Meyer follows her whims without consequences. She wants sex with firefighters. (She is not alone in that desire.) The idea that she might act on that fantasy leaves her giddy with power, and her handlers just shrug and accept that she’ll do whatever she chooses. Considering what a crass, snarky show Veep is, it’s surprising that one of the joys of watching it is simply witnessing a woman in power who’s not afraid to use that power. Julia Louis-Dreyfuss is great at conveying the thrill that Meyer gets from doing whatever she wants, whenever she wants it, whether it involves telling sick jokes in private, swearing up a storm, or screwing her own VP.
Surely the show wouldn’t feel quite as exciting if our culture at large didn’t tend to treat women over 50 like passionless fossils who happily traded in their sex drives for crocheting needles, or if we didn’t tend to compare older women who seek out sex to predatory animals, desperate and pathetic and always on the prowl for younger prey. It’s refreshing to see a slightly older woman getting some without either begging for it or being scolded for it after the fact.

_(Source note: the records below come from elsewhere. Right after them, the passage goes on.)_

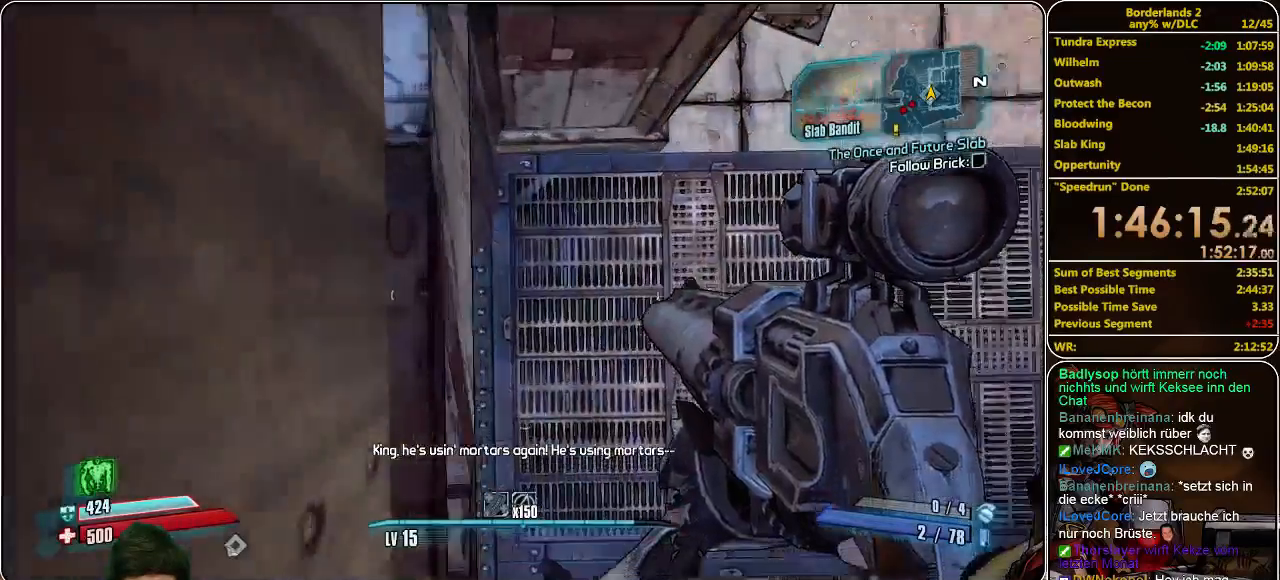
{"keys": ["s"], "mouse": [], "events": [[66, "s", "down"]]}
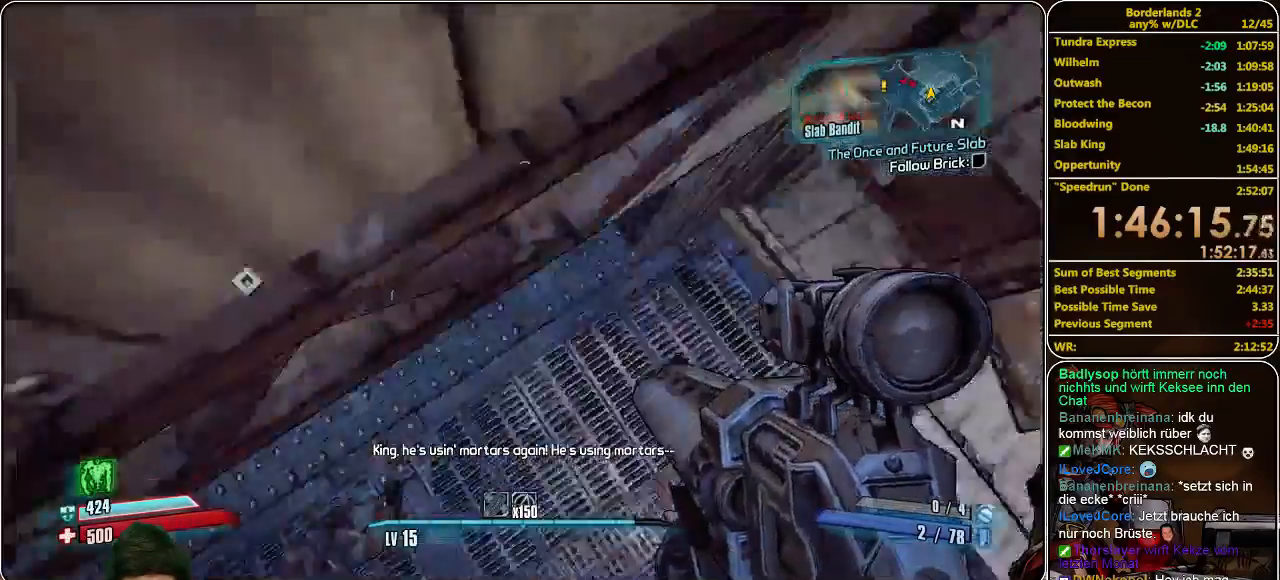
{"keys": ["s"], "mouse": [], "events": []}
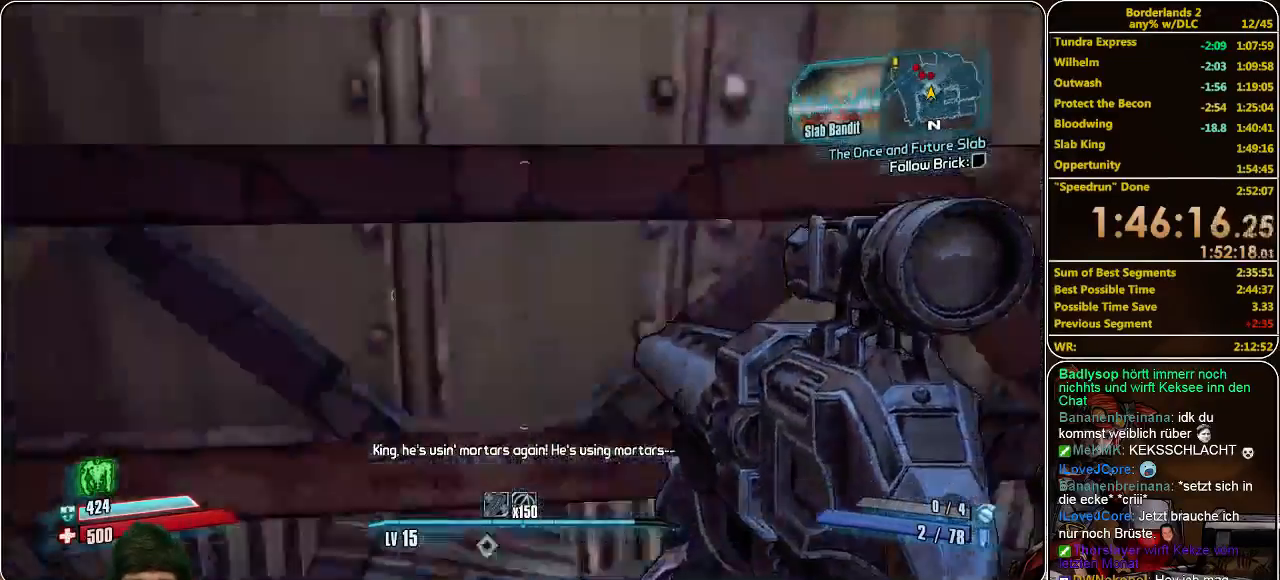
{"keys": ["shift", "w"], "mouse": [], "events": [[66, "d", "down"], [266, "s", "up"], [366, "d", "up"], [366, "w", "down"], [466, "shift", "down"]]}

That said, the bigger picture of female characters on TV has shifted rapidly over the past few years, too. Women on TV can take what they want without apology lately, and they’re not always branded as villains or sluts for doing so, the way they were just a few years ago. Girls, Broad City, Crazy Ex-Girlfriend, Scandal, Transparent, and Orange Is the New Black have embraced the female sex drive without making every single action a referendum on good behavior and/or sexual ethics. The message is clear: Women screw (and also screw up) just like men do, and that doesn’t make them sluts or cunts or divas (though those are words Veep certainly isn’t afraid of).
Veep never really tries to make Meyer seem all that good or all that lovable. The show’s writers don’t make her pay for doing what she likes when she likes it, either. In some strange way, that feels like a step forward. She can make blunders as big and clumsy as any male president would, all without giggling or covering her face in shame or crying into her hands the way a ‘90s or ‘00s version of the same character might have. Meyer can be just as arrogant and sharp and brash as a man and she still might get elected president. Let’s hope the real world will some day be half as progressive as the one on our TV screens.